##### DATA FOR REVIEW

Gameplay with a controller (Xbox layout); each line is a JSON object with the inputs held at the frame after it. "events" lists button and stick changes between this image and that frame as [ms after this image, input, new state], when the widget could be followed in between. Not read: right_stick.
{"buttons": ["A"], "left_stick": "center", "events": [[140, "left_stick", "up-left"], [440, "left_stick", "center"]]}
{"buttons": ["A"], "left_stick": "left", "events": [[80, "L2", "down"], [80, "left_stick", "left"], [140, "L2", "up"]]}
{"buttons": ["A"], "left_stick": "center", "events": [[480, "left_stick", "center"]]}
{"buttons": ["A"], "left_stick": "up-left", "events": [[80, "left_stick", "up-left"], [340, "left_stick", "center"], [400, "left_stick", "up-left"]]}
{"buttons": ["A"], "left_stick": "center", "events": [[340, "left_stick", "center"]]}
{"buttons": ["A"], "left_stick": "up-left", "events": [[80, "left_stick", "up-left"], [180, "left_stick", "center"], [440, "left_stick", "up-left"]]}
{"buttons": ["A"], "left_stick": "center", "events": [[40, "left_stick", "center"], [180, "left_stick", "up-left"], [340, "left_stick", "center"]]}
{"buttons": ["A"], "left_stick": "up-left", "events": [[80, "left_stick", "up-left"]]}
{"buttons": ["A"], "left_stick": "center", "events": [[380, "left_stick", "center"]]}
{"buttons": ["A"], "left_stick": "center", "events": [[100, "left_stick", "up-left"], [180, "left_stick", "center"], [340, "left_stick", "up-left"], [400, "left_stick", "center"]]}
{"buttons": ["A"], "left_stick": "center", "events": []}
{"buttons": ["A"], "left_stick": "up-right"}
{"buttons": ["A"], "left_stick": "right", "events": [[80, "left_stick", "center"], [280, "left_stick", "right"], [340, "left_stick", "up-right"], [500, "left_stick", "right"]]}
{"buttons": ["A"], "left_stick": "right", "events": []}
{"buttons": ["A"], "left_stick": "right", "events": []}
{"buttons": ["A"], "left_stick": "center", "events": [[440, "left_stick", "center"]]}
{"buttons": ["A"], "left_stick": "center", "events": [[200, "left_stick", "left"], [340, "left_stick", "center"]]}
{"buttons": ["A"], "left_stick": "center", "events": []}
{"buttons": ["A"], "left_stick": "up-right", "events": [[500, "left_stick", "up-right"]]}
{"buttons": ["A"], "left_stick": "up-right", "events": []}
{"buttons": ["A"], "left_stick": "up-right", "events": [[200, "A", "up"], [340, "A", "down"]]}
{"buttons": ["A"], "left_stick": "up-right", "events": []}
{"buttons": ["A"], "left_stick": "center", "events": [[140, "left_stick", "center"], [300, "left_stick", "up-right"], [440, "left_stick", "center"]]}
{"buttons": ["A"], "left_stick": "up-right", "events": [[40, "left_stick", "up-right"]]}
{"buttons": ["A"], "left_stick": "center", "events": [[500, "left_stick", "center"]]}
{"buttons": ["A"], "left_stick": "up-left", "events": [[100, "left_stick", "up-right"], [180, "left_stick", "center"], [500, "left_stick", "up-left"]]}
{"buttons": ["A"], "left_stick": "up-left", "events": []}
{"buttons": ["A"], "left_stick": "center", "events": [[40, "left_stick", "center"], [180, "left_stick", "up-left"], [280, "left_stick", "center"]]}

##########

| PROBLEM REQUIREMENTS |
Please retype every entry above exactly as it stands.

| YOUR SOLUTION |
Gameplay with a controller (Xbox layout); each line is a JSON object with the inputs held at the frame after it. "events" lists button and stick changes between this image and that frame as [ms after this image, input, new state], when the widget could be followed in between. Not read: right_stick.
{"buttons": ["A"], "left_stick": "center", "events": [[140, "left_stick", "up-left"], [440, "left_stick", "center"]]}
{"buttons": ["A"], "left_stick": "left", "events": [[80, "L2", "down"], [80, "left_stick", "left"], [140, "L2", "up"]]}
{"buttons": ["A"], "left_stick": "center", "events": [[480, "left_stick", "center"]]}
{"buttons": ["A"], "left_stick": "up-left", "events": [[80, "left_stick", "up-left"], [340, "left_stick", "center"], [400, "left_stick", "up-left"]]}
{"buttons": ["A"], "left_stick": "center", "events": [[340, "left_stick", "center"]]}
{"buttons": ["A"], "left_stick": "up-left", "events": [[80, "left_stick", "up-left"], [180, "left_stick", "center"], [440, "left_stick", "up-left"]]}
{"buttons": ["A"], "left_stick": "center", "events": [[40, "left_stick", "center"], [180, "left_stick", "up-left"], [340, "left_stick", "center"]]}
{"buttons": ["A"], "left_stick": "up-left", "events": [[80, "left_stick", "up-left"]]}
{"buttons": ["A"], "left_stick": "center", "events": [[380, "left_stick", "center"]]}
{"buttons": ["A"], "left_stick": "center", "events": [[100, "left_stick", "up-left"], [180, "left_stick", "center"], [340, "left_stick", "up-left"], [400, "left_stick", "center"]]}
{"buttons": ["A"], "left_stick": "center", "events": []}
{"buttons": ["A"], "left_stick": "up-right"}
{"buttons": ["A"], "left_stick": "right", "events": [[80, "left_stick", "center"], [280, "left_stick", "right"], [340, "left_stick", "up-right"], [500, "left_stick", "right"]]}
{"buttons": ["A"], "left_stick": "right", "events": []}
{"buttons": ["A"], "left_stick": "right", "events": []}
{"buttons": ["A"], "left_stick": "center", "events": [[440, "left_stick", "center"]]}
{"buttons": ["A"], "left_stick": "center", "events": [[200, "left_stick", "left"], [340, "left_stick", "center"]]}
{"buttons": ["A"], "left_stick": "center", "events": []}
{"buttons": ["A"], "left_stick": "up-right", "events": [[500, "left_stick", "up-right"]]}
{"buttons": ["A"], "left_stick": "up-right", "events": []}
{"buttons": ["A"], "left_stick": "up-right", "events": [[200, "A", "up"], [340, "A", "down"]]}
{"buttons": ["A"], "left_stick": "up-right", "events": []}
{"buttons": ["A"], "left_stick": "center", "events": [[140, "left_stick", "center"], [300, "left_stick", "up-right"], [440, "left_stick", "center"]]}
{"buttons": ["A"], "left_stick": "up-right", "events": [[40, "left_stick", "up-right"]]}
{"buttons": ["A"], "left_stick": "center", "events": [[500, "left_stick", "center"]]}
{"buttons": ["A"], "left_stick": "up-left", "events": [[100, "left_stick", "up-right"], [180, "left_stick", "center"], [500, "left_stick", "up-left"]]}
{"buttons": ["A"], "left_stick": "up-left", "events": []}
{"buttons": ["A"], "left_stick": "center", "events": [[40, "left_stick", "center"], [180, "left_stick", "up-left"], [280, "left_stick", "center"]]}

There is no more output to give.